### Your goal
Set down, exactly and in full, the line holding "Рекомендуемые товары" and all the lines after it until the listing ends, and nothing else.

*** Dataset extract ***

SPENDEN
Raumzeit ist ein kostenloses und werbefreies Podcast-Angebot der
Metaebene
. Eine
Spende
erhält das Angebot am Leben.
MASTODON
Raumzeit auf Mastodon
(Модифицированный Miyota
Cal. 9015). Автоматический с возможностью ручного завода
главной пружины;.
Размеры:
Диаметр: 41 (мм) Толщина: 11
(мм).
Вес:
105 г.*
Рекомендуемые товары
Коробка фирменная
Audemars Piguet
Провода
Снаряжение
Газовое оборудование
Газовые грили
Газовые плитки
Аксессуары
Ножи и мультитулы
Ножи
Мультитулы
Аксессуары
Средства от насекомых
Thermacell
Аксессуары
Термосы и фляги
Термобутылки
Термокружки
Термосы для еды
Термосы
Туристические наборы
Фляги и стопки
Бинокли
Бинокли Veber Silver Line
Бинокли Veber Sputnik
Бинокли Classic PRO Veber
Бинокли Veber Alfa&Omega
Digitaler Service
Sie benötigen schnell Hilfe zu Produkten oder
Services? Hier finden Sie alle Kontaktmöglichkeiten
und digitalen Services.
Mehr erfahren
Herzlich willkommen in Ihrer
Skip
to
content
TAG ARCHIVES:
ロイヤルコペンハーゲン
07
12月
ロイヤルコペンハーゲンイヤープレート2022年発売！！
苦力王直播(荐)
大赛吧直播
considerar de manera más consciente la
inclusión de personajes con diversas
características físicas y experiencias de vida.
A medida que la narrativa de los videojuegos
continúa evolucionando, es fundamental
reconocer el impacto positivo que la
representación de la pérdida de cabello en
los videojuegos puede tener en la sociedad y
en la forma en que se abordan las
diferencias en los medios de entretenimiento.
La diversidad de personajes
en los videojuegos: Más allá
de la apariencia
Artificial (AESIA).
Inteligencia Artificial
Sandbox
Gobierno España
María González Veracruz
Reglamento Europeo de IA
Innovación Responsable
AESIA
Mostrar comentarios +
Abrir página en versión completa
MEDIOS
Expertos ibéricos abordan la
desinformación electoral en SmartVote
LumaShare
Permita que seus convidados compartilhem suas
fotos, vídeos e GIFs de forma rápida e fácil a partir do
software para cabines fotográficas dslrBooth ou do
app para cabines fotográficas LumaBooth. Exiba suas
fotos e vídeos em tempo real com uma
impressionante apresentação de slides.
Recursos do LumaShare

*** End of Dataset extract ***

### Result
Рекомендуемые товары
Коробка фирменная
Audemars Piguet
Провода
Снаряжение
Газовое оборудование
Газовые грили
Газовые плитки
Аксессуары
Ножи и мультитулы
Ножи
Мультитулы
Аксессуары
Средства от насекомых
Thermacell
Аксессуары
Термосы и фляги
Термобутылки
Термокружки
Термосы для еды
Термосы
Туристические наборы
Фляги и стопки
Бинокли
Бинокли Veber Silver Line
Бинокли Veber Sputnik
Бинокли Classic PRO Veber
Бинокли Veber Alfa&Omega
Digitaler Service
Sie benötigen schnell Hilfe zu Produkten oder
Services? Hier finden Sie alle Kontaktmöglichkeiten
und digitalen Services.
Mehr erfahren
Herzlich willkommen in Ihrer
Skip
to
content
TAG ARCHIVES:
ロイヤルコペンハーゲン
07
12月
ロイヤルコペンハーゲンイヤープレート2022年発売！！
苦力王直播(荐)
大赛吧直播
considerar de manera más consciente la
inclusión de personajes con diversas
características físicas y experiencias de vida.
A medida que la narrativa de los videojuegos
continúa evolucionando, es fundamental
reconocer el impacto positivo que la
representación de la pérdida de cabello en
los videojuegos puede tener en la sociedad y
en la forma en que se abordan las
diferencias en los medios de entretenimiento.
La diversidad de personajes
en los videojuegos: Más allá
de la apariencia
Artificial (AESIA).
Inteligencia Artificial
Sandbox
Gobierno España
María González Veracruz
Reglamento Europeo de IA
Innovación Responsable
AESIA
Mostrar comentarios +
Abrir página en versión completa
MEDIOS
Expertos ibéricos abordan la
desinformación electoral en SmartVote
LumaShare
Permita que seus convidados compartilhem suas
fotos, vídeos e GIFs de forma rápida e fácil a partir do
software para cabines fotográficas dslrBooth ou do
app para cabines fotográficas LumaBooth. Exiba suas
fotos e vídeos em tempo real com uma
impressionante apresentação de slides.
Recursos do LumaShare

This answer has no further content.